# [Provided passage]
◆ ◆ ◆

The by-product of yeast invisibly replicating itself is our beery bounty and that fungal fecundity gives us one of our most important preservative processes. The “ploughman’s lunch” may have originated as a cheesy bit of ’70s advertising copy but those horny-handed tillers of the sod would be eating the cheese-free version without the wonder that is fermentation. There would be no bread, pickles or beer either – so not much of a lunch at all, in fact.

The process of brewing may be longer and more complex than that of winemaking but the end-product is less complex. Don’t get me wrong – there is no man alive who loves beer more than I (or if there is, he should seek therapy immediately) but the beauty of beer is in some way in its very simplicity and straightforwardness, its honesty. If we want complexity then it is to be found in the huge palette of styles and flavours … a doom-dark dunkels doppel-bock is beer just as the lightest, laciest of lagers is beer and their footholds are analagous to those of, say, port and prosecco in the wine branch of the family tree of booze.

To make either of them the grain – inavariably barley, but wheat beer is big (I mean BIG) in Germany – is first soaked to induce the germination process and begin the release of the complex sugars locked up in the grains: after drying it’s further “kilned” to turn it into “malt” and the degree to which this is done determines much of the character of the beer – the darker the roast the darker the beer; after getting rid of the tiny sprouts from that brief germination period the malt is milled into “grist,” which then briefly becomes “mash” while it’s soaked in hot water in a mash tun before the liquid, now called “wort,” is separated and transferred to a brewing copper for the addition of the other three ingredients- water, hops and yeast. The purity and balance of minerals in the former is critical and almost mystical qualities are attributed by some brewers to the properties of the water they use – they get bored, I imagine, and pissed, of course.

◆ ◆ ◆

# [Record extracts]
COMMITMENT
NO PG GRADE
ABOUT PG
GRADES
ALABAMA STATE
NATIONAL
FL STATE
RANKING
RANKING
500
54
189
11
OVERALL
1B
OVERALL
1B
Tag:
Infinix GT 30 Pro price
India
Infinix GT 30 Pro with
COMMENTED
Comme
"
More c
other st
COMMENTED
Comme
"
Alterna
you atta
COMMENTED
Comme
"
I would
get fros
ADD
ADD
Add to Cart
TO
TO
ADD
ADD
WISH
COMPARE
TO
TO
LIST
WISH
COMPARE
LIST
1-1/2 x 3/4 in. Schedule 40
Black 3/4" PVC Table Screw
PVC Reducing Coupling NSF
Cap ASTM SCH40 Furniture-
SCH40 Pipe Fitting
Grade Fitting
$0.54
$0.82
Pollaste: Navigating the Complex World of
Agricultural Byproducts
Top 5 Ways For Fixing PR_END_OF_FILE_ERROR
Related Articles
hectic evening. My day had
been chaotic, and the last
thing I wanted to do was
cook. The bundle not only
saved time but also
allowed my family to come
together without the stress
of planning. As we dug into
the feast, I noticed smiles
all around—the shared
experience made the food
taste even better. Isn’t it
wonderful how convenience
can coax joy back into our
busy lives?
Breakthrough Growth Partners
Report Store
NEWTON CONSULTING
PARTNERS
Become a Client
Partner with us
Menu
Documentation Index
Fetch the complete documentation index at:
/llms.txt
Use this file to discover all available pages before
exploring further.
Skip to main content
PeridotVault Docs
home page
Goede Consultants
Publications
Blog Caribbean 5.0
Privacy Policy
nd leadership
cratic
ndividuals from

◆ ◆ ◆

# [Using the information]
[a] Answer each question from the passage on brewing beer.
(i) Besides cheese, what three items does the passage say would be missing from a ploughman's lunch without fermentation?
(ii) Which grain is beer almost always made from, and in which country is wheat beer said to be big?
(iii) What is the liquid called once it is separated from the mash?
[b] Carry on the passage on brewing beer, starting after its final sentence.
The records above come from a different source than the passage on brewing.

# [Task-by-task results]
[a]
(i) Bread, pickles and beer.
(ii) Barley; Germany.
(iii) Wort.

[b]
No doubting the influence of the hops, though, – these primæval frilly pine cone-shaped green flowers are little resinous hand-grenades of super-charged bitterness and provide the descant flavour notes to malt’s baritone. They grow on vines (but called bines, like you have a heavy cold) in Kentish hop-gardens. They smell remarkably like their cousin marijuana – so they tell me – and have antiseptic, anti-inflammatory and preservative qualities in addition to their contribution to flavour. Discussion of the variety (the best-known English variety is Golding while Czech Saaz are the most revered), their preparation – dried or fresh (“wet-hopped”) and heady with resin – and the timing of incorporation (“late-hopped” for maximum impact) are matter for almost devout nerdism.

There is a myriad, a plethora, a cornucopia of ways of making – and tweaking – beer. Unfortunately, such things as myriads, plethoras and cornucopiae have a tendency to attract clouds of obscurantists, obfuscators and sophists. “I wanna go to an inn for some ale,” announced an in-coming Yank-in-law once, prompting the whispered conflab: “What the hell is ale? And what’s an inn?” We know in our bellies what they are but the unmemorable answer is that ales (the original beers) are top-fermented, i.e the yeast does its business on the surface of the brew. New-fangled lagers, devised only in 1842 in Plzen, Czechoslovakia as the first crystal-clear, light-coloured beer before going on to colonise the globe in double-quick time are made with bottom-fermenting yeasts and aged (“lagered”) for a period before consumption.

Bottle-conditioned beers have a little unfermented sugar remaining when bottled so undergo a second fermentation – a bit like Champagne – and they need careful pouring not to disturb the sediment (Worthington White Shield). All sorts of other ingredients are used from time to time, not necessarily to the detriment of the brew, both in the grist – rice, oatmeal, maize wheat – as well for manipulating body and alcoholic strength (sugar) and for flavouring – fruit, fruit peel, and herbs and spices like coriander, ginger, saffron and juniper. Don’t know about you, but it’s all making feel rather thirsty.